Print every line below without a single change, and leave the pictures out of your answer.
Start of Records
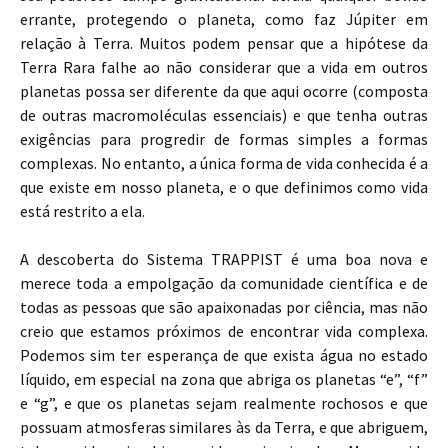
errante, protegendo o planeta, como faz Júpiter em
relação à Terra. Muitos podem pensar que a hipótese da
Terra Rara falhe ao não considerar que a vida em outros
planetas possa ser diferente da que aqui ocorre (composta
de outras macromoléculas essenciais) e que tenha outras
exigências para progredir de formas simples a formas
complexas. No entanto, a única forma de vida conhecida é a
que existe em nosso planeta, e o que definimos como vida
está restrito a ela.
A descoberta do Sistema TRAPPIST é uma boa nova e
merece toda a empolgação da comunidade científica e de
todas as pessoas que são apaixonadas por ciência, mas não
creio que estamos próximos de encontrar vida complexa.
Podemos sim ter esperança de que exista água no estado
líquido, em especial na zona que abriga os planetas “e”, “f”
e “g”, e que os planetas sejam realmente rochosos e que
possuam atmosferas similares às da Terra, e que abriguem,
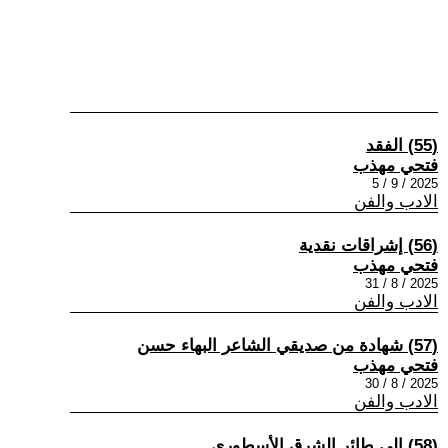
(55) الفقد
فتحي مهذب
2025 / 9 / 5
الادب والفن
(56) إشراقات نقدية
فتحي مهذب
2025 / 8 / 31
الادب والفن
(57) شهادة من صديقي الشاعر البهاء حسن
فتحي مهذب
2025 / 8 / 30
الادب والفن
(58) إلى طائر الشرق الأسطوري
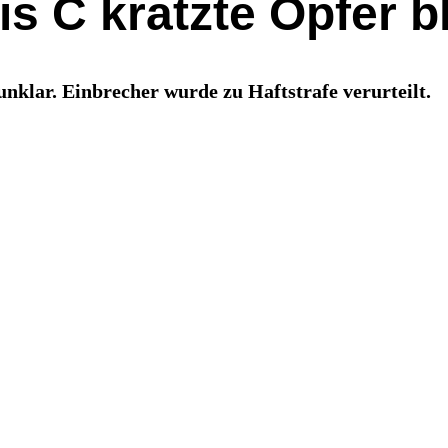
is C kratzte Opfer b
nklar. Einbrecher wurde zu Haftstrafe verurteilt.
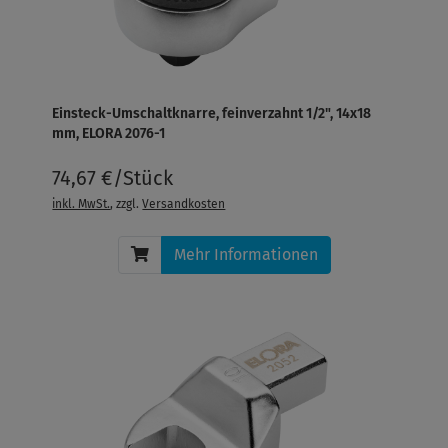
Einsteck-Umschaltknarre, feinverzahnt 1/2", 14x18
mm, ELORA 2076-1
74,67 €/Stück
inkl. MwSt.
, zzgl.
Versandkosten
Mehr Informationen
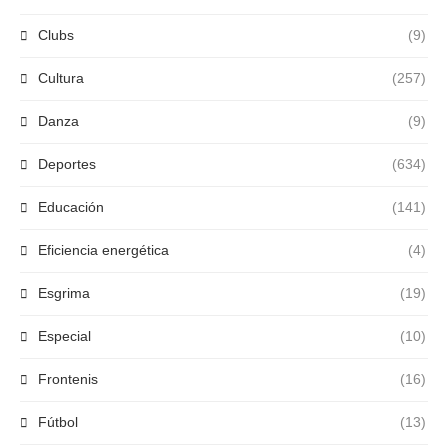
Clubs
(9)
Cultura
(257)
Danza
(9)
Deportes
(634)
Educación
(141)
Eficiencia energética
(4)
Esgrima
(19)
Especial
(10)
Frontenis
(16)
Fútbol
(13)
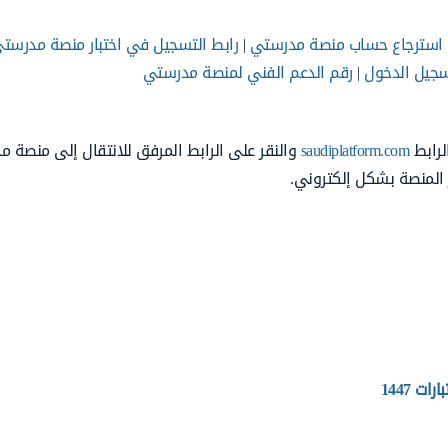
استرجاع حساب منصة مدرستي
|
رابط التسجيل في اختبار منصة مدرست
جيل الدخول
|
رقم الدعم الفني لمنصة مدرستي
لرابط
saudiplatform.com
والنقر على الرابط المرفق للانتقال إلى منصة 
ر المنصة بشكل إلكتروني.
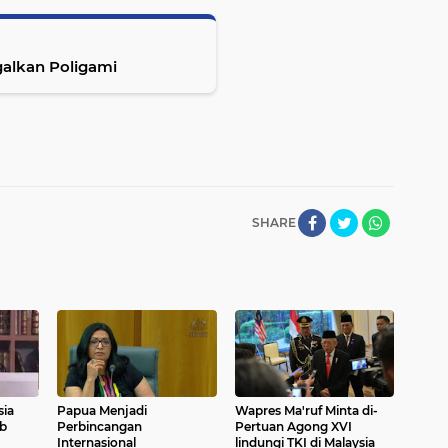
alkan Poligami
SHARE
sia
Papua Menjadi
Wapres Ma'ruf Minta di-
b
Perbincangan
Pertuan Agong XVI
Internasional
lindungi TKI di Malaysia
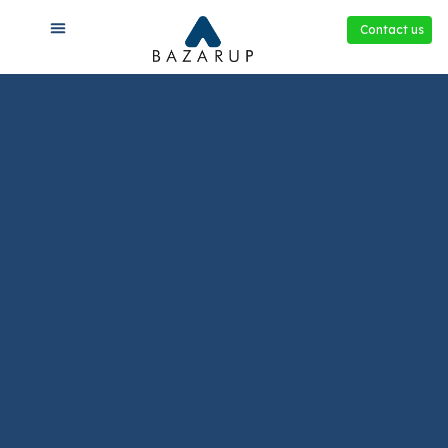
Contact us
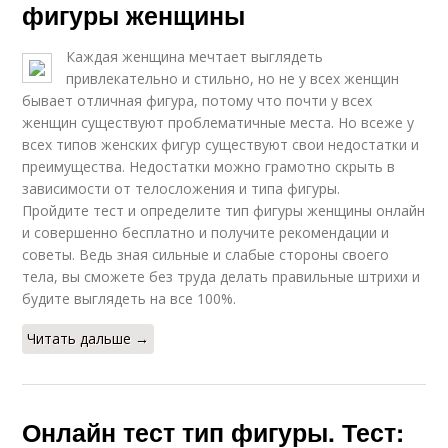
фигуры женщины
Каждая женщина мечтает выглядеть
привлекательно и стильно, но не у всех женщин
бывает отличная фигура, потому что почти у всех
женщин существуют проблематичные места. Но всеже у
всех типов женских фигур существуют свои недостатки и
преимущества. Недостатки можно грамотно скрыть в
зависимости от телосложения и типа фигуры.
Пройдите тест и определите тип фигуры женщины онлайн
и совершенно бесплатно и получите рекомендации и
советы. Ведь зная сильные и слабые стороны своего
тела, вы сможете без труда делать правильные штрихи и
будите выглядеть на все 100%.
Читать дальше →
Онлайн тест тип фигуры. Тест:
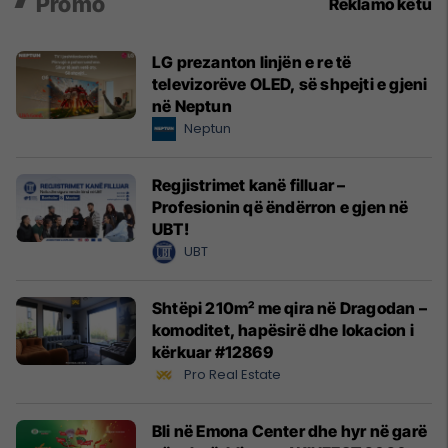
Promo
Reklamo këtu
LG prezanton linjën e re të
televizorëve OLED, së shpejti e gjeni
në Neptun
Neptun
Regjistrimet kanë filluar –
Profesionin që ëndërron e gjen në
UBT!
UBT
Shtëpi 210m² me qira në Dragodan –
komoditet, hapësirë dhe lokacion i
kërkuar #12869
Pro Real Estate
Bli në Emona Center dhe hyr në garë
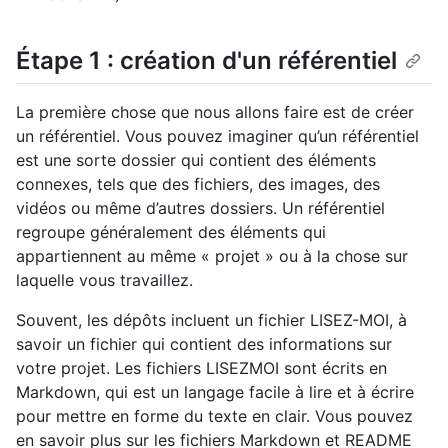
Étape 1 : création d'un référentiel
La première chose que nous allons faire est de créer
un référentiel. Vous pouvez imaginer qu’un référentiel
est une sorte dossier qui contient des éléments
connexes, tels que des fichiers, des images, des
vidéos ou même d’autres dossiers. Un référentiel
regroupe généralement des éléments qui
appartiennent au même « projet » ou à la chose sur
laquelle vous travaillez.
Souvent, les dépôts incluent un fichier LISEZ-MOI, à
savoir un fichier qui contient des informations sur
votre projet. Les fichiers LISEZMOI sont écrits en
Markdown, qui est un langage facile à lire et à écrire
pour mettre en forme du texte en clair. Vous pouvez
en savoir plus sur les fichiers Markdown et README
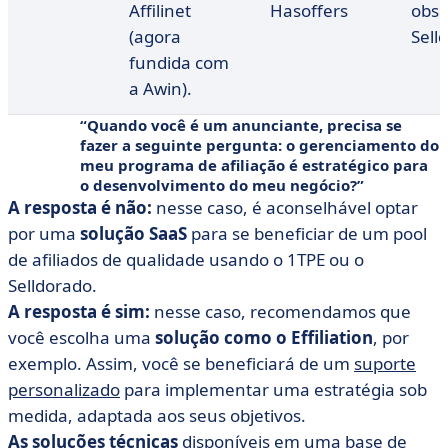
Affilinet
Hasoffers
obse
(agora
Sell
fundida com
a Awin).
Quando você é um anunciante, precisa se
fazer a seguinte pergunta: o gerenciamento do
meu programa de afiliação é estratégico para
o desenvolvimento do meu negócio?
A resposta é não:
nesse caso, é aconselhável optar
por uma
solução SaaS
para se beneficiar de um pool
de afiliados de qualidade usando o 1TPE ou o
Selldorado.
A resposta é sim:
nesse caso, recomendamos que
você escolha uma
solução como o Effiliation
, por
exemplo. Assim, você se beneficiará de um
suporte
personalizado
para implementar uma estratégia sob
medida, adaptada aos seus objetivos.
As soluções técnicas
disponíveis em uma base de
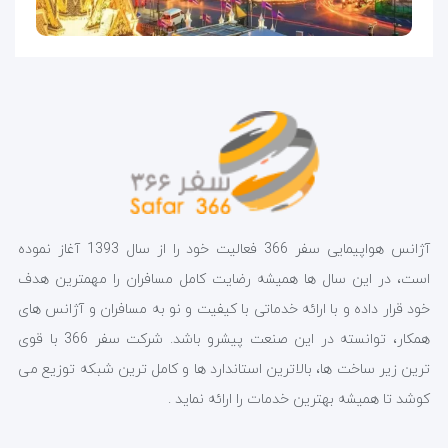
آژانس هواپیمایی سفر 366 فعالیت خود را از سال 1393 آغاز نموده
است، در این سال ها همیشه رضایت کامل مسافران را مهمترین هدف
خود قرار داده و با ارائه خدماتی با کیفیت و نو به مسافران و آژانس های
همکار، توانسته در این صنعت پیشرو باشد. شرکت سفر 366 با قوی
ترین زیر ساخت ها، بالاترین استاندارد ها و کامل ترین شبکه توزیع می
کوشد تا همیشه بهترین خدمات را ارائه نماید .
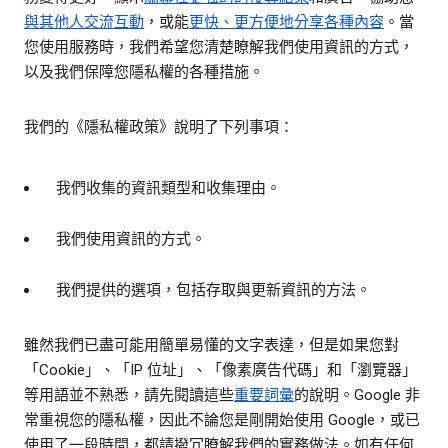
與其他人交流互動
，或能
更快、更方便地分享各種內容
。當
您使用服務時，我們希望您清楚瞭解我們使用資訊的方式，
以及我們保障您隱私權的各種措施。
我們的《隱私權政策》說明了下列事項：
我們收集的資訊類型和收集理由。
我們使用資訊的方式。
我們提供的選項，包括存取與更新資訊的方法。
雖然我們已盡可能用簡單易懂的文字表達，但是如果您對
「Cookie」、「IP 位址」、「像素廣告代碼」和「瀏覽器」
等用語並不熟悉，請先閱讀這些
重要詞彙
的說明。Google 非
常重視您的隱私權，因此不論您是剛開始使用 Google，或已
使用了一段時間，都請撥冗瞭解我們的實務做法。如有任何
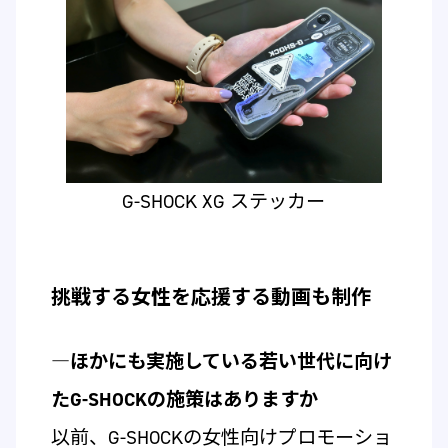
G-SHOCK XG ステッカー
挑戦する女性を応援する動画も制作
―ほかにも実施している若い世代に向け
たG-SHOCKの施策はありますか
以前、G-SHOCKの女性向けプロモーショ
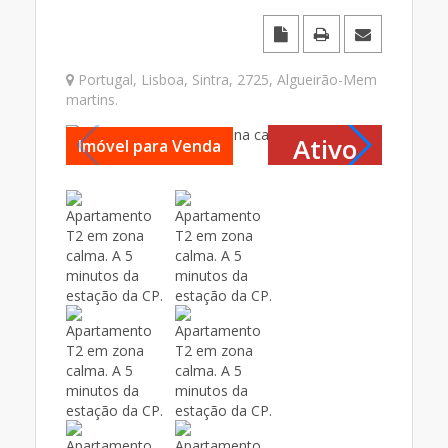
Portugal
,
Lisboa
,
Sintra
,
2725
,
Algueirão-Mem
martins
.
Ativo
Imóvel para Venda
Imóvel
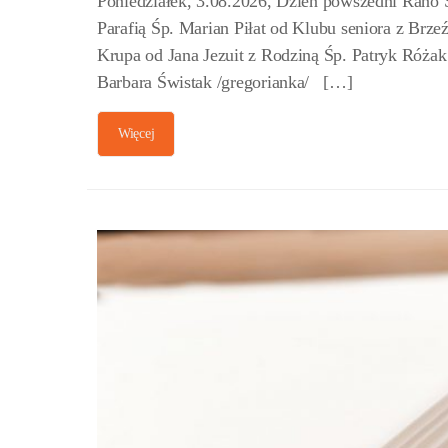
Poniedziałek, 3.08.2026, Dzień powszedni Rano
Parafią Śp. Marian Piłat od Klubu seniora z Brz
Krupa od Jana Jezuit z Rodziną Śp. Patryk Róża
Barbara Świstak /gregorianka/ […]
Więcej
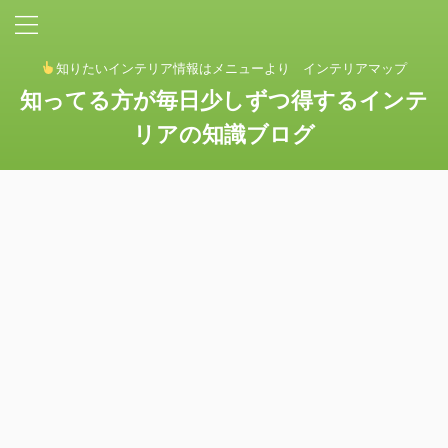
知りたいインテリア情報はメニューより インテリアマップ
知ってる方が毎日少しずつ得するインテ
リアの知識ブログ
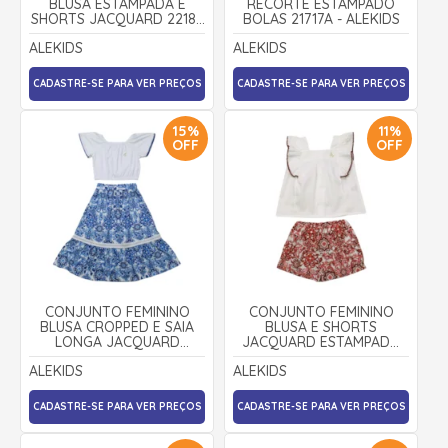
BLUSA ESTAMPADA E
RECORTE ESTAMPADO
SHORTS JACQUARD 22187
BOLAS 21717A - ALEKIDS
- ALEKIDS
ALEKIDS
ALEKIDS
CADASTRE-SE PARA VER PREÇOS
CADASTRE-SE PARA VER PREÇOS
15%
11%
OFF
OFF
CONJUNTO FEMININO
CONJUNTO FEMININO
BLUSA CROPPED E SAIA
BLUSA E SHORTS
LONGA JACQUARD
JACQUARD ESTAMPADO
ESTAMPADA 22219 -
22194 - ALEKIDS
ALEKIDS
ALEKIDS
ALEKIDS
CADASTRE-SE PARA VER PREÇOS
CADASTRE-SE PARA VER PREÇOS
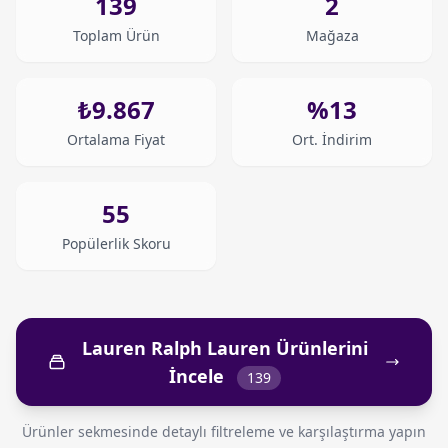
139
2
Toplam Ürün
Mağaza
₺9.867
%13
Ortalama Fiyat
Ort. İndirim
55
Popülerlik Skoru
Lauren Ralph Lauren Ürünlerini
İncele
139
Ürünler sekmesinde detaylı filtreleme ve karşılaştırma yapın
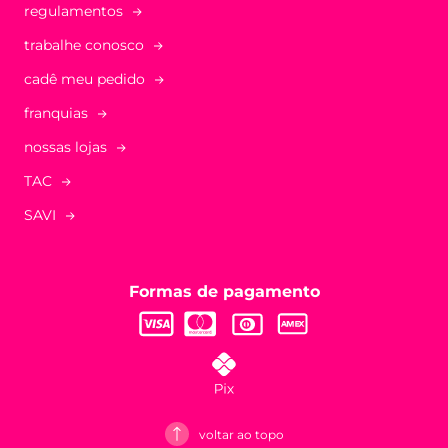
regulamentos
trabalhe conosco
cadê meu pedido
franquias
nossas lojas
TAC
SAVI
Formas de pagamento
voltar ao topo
End of Records
> **Task output**:
errante, protegendo o planeta, como faz Júpiter em
relação à Terra. Muitos podem pensar que a hipótese da
Terra Rara falhe ao não considerar que a vida em outros
planetas possa ser diferente da que aqui ocorre (composta
de outras macromoléculas essenciais) e que tenha outras
exigências para progredir de formas simples a formas
complexas. No entanto, a única forma de vida conhecida é a
que existe em nosso planeta, e o que definimos como vida
está restrito a ela.
A descoberta do Sistema TRAPPIST é uma boa nova e
merece toda a empolgação da comunidade científica e de
todas as pessoas que são apaixonadas por ciência, mas não
creio que estamos próximos de encontrar vida complexa.
Podemos sim ter esperança de que exista água no estado
líquido, em especial na zona que abriga os planetas “e”, “f”
e “g”, e que os planetas sejam realmente rochosos e que
possuam atmosferas similares às da Terra, e que abriguem,
(55) الفقد
فتحي مهذب
2025 / 9 / 5
الادب والفن
(56) إشراقات نقدية
فتحي مهذب
2025 / 8 / 31
الادب والفن
(57) شهادة من صديقي الشاعر البهاء حسن
فتحي مهذب
2025 / 8 / 30
الادب والفن
(58) إلى طائر الشرق الأسطوري
is C kratzte Opfer b
nklar. Einbrecher wurde zu Haftstrafe verurteilt.
Einsteck-Umschaltknarre, feinverzahnt 1/2", 14x18
mm, ELORA 2076-1
74,67 €/Stück
inkl. MwSt.
, zzgl.
Versandkosten
Mehr Informationen
Clubs
(9)
Cultura
(257)
Danza
(9)
Deportes
(634)
Educación
(141)
Eficiencia energética
(4)
Esgrima
(19)
Especial
(10)
Frontenis
(16)
Fútbol
(13)
استرجاع حساب منصة مدرستي
|
رابط التسجيل في اختبار منصة مدرست
جيل الدخول
|
رقم الدعم الفني لمنصة مدرستي
لرابط
saudiplatform.com
والنقر على الرابط المرفق للانتقال إلى منصة 
ر المنصة بشكل إلكتروني.
alkan Poligami
SHARE
sia
Papua Menjadi
Wapres Ma'ruf Minta di-
b
Perbincangan
Pertuan Agong XVI
Internasional
lindungi TKI di Malaysia
Contact us
фигуры женщины
Каждая женщина мечтает выглядеть
привлекательно и стильно, но не у всех женщин
бывает отличная фигура, потому что почти у всех
женщин существуют проблематичные места. Но всеже у
всех типов женских фигур существуют свои недостатки и
преимущества. Недостатки можно грамотно скрыть в
зависимости от телосложения и типа фигуры.
Пройдите тест и определите тип фигуры женщины онлайн
и совершенно бесплатно и получите рекомендации и
советы. Ведь зная сильные и слабые стороны своего
тела, вы сможете без труда делать правильные штрихи и
будите выглядеть на все 100%.
Читать дальше →
Онлайн тест тип фигуры. Тест:
Promo
Reklamo këtu
LG prezanton linjën e re të
televizorëve OLED, së shpejti e gjeni
në Neptun
Neptun
Regjistrimet kanë filluar –
Profesionin që ëndërron e gjen në
UBT!
UBT
Shtëpi 210m² me qira në Dragodan –
komoditet, hapësirë dhe lokacion i
kërkuar #12869
Pro Real Estate
Bli në Emona Center dhe hyr në garë
Étape 1 : création d'un référentiel
La première chose que nous allons faire est de créer
un référentiel. Vous pouvez imaginer qu’un référentiel
est une sorte dossier qui contient des éléments
connexes, tels que des fichiers, des images, des
vidéos ou même d’autres dossiers. Un référentiel
regroupe généralement des éléments qui
appartiennent au même « projet » ou à la chose sur
laquelle vous travaillez.
Souvent, les dépôts incluent un fichier LISEZ-MOI, à
savoir un fichier qui contient des informations sur
votre projet. Les fichiers LISEZMOI sont écrits en
Markdown, qui est un langage facile à lire et à écrire
pour mettre en forme du texte en clair. Vous pouvez
en savoir plus sur les fichiers Markdown et README
Affilinet
Hasoffers
obse
(agora
Sell
fundida com
a Awin).
Quando você é um anunciante, precisa se
fazer a seguinte pergunta: o gerenciamento do
meu programa de afiliação é estratégico para
o desenvolvimento do meu negócio?
A resposta é não:
nesse caso, é aconselhável optar
por uma
solução SaaS
para se beneficiar de um pool
de afiliados de qualidade usando o 1TPE ou o
Selldorado.
A resposta é sim:
nesse caso, recomendamos que
você escolha uma
solução como o Effiliation
, por
exemplo. Assim, você se beneficiará de um
suporte
personalizado
para implementar uma estratégia sob
medida, adaptada aos seus objetivos.
As soluções técnicas
disponíveis em uma base de
آژانس هواپیمایی سفر 366 فعالیت خود را از سال 1393 آغاز نموده
است، در این سال ها همیشه رضایت کامل مسافران را مهمترین هدف
خود قرار داده و با ارائه خدماتی با کیفیت و نو به مسافران و آژانس های
همکار، توانسته در این صنعت پیشرو باشد. شرکت سفر 366 با قوی
ترین زیر ساخت ها، بالاترین استاندارد ها و کامل ترین شبکه توزیع می
کوشد تا همیشه بهترین خدمات را ارائه نماید .
與其他人交流互動
，或能
更快、更方便地分享各種內容
。當
您使用服務時，我們希望您清楚瞭解我們使用資訊的方式，
以及我們保障您隱私權的各種措施。
我們的《隱私權政策》說明了下列事項：
我們收集的資訊類型和收集理由。
我們使用資訊的方式。
我們提供的選項，包括存取與更新資訊的方法。
雖然我們已盡可能用簡單易懂的文字表達，但是如果您對
「Cookie」、「IP 位址」、「像素廣告代碼」和「瀏覽器」
等用語並不熟悉，請先閱讀這些
重要詞彙
的說明。Google 非
常重視您的隱私權，因此不論您是剛開始使用 Google，或已
使用了一段時間，都請撥冗瞭解我們的實務做法。如有任何
G-SHOCK XG ステッカー
挑戦する女性を応援する動画も制作
―ほかにも実施している若い世代に向け
たG-SHOCKの施策はありますか
以前、G-SHOCKの女性向けプロモーショ
Portugal
,
Lisboa
,
Sintra
,
2725
,
Algueirão-Mem
martins
.
Ativo
Imóvel para Venda
Imóvel
Poniedziałek, 3.08.2026, Dzień powszedni Rano
Parafią Śp. Marian Piłat od Klubu seniora z Brz
Krupa od Jana Jezuit z Rodziną Śp. Patryk Róża
Barbara Świstak /gregorianka/ […]
Więcej
知りたいインテリア情報はメニューより インテリアマップ
知ってる方が毎日少しずつ得するインテ
リアの知識ブログ
BLUSA ESTAMPADA E
RECORTE ESTAMPADO
SHORTS JACQUARD 22187
BOLAS 21717A - ALEKIDS
- ALEKIDS
ALEKIDS
ALEKIDS
CADASTRE-SE PARA VER PREÇOS
CADASTRE-SE PARA VER PREÇOS
15%
11%
OFF
OFF
CONJUNTO FEMININO
CONJUNTO FEMININO
BLUSA CROPPED E SAIA
BLUSA E SHORTS
LONGA JACQUARD
JACQUARD ESTAMPADO
ESTAMPADA 22219 -
22194 - ALEKIDS
ALEKIDS
ALEKIDS
ALEKIDS
CADASTRE-SE PARA VER PREÇOS
CADASTRE-SE PARA VER PREÇOS
139
2
Toplam Ürün
Mağaza
₺9.867
%13
Ortalama Fiyat
Ort. İndirim
55
Popülerlik Skoru
Lauren Ralph Lauren Ürünlerini
İncele
139
Ürünler sekmesinde detaylı filtreleme ve karşılaştırma yapın
regulamentos
trabalhe conosco
cadê meu pedido
franquias
nossas lojas
TAC
SAVI
Formas de pagamento
voltar ao topo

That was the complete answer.